Penelitian
ini dilatarbelakangi oleh pentingnya penguatan karakter peduli lingkungan pada
peserta didik yang tidak hanya bersifat administratif, tetapi berakar pada
nilai-nilai Pancasila sebagai dasar moral bangsa. Implementasi Program
Adiwiyata di sekolah menjadi salah satu strategi dalam menanamkan nilai
tersebut, namun dalam praktiknya masih ditemukan kendala berupa rendahnya
kesadaran sebagian peserta didik dalam menjaga lingkungan. Oleh karena itu,
penelitian ini bertujuan untuk mendeskripsikan implementasi nilai-nilai
Pancasila dalam Program Adiwiyata sebagai penguatan karakter peduli lingkungan,
mengidentifikasi hambatan yang dihadapi, serta mengetahui upaya yang dilakukan
sekolah dalam mengatasinya di SMA Negeri 2 Sragen. Penelitian ini menggunakan
pendekatan kualitatif dengan metode studi kasus.

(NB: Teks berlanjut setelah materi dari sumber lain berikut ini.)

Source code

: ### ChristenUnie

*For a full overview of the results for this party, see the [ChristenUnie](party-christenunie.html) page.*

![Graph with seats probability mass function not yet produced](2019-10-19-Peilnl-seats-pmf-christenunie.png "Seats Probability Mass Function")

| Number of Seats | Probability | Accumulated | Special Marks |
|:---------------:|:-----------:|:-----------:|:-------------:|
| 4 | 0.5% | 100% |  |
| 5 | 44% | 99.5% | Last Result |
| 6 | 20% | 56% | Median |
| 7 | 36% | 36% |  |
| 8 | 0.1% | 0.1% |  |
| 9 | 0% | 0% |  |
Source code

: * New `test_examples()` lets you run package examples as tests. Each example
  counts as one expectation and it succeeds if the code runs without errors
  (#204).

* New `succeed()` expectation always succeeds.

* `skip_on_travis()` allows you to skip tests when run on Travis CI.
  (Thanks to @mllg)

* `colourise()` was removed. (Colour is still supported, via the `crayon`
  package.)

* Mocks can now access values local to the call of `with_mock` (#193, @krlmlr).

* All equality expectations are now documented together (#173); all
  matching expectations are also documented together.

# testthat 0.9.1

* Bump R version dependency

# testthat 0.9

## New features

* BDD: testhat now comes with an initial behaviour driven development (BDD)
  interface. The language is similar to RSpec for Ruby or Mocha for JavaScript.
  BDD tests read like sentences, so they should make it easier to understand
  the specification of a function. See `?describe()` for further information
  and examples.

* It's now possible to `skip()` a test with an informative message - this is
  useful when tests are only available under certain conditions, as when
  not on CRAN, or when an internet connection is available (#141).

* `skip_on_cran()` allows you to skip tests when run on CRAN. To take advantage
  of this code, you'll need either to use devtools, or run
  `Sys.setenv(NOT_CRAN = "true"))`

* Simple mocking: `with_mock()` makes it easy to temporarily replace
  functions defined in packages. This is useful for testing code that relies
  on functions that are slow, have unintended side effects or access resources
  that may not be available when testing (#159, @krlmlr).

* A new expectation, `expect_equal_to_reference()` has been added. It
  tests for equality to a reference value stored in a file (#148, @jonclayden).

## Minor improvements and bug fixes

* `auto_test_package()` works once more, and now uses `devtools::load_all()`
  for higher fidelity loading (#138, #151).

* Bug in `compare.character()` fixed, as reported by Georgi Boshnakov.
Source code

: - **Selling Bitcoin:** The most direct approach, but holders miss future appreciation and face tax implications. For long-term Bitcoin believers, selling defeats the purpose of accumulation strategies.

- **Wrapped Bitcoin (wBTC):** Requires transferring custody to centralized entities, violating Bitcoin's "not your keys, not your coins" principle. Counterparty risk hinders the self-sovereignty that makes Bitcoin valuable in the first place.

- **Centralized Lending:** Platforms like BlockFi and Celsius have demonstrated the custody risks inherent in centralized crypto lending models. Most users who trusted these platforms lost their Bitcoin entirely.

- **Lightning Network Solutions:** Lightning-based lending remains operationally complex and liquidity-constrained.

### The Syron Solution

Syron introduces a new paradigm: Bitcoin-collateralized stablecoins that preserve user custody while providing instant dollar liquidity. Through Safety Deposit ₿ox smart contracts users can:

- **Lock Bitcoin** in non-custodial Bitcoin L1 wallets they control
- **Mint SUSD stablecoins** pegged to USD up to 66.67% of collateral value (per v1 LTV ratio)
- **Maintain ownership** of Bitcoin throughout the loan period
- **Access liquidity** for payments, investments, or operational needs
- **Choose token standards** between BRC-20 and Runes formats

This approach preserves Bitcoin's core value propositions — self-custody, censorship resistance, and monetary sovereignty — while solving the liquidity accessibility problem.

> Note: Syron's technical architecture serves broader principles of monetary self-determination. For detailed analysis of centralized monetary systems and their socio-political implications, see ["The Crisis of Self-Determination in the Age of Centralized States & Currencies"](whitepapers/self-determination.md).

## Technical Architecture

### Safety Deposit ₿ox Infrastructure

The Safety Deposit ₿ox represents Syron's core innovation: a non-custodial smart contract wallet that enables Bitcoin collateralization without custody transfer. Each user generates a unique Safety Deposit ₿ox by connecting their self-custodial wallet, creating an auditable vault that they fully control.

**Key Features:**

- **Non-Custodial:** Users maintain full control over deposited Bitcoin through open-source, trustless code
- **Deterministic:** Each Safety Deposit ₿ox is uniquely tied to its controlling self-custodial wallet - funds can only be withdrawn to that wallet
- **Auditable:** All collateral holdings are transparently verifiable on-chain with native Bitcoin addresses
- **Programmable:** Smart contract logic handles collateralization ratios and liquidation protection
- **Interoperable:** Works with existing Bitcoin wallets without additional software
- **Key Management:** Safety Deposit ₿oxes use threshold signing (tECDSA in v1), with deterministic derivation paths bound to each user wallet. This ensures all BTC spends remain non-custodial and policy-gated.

Teknik pengumpulan data
dilakukan melalui observasi, wawancara terstruktur, dan studi dokumentasi
dengan subjek penelitian meliputi kepala sekolah, guru, dan peserta didik. Data
dianalisis secara deskriptif dengan langkah reduksi data, penyajian data, dan
penarikan kesimpulan. Hasil penelitian
menunjukkan bahwa implementasi nilai-nilai Pancasila dalam Program Adiwiyata
diwujudkan melalui kebijakan sekolah, pembiasaan kegiatan sehari-hari, serta
partisipasi aktif seluruh warga sekolah. Nilai-nilai Pancasila
diinternalisasikan melalui kegiatan seperti pengelolaan lingkungan, kerja sama,
dan pembentukan budaya sekolah yang peduli lingkungan. Meskipun demikian,
terdapat hambatan berupa perbedaan kesadaran individu dan kebiasaan lama
peserta didik. Untuk mengatasi hal tersebut, sekolah melakukan berbagai upaya
seperti penguatan keteladanan guru, komunikasi yang intensif, serta inovasi
kegiatan partisipatif seperti eco-print, budidaya maggot, dan pemberian
penghargaan bagi kelas terbersih. Kesimpulan
penelitian ini menunjukkan bahwa implementasi nilai-nilai Pancasila dalam
Program Adiwiyata di SMA Negeri 2 Sragen telah berjalan secara efektif dan
mampu memperkuat karakter peduli lingkungan peserta didik. Program ini tidak
hanya menjadi kegiatan formal, tetapi juga menjadi sarana strategis dalam
membentuk kesadaran, tanggung jawab, dan komitmen terhadap lingkungan sebagai
bagian dari pembentukan warga negara yang berkarakter ekologis.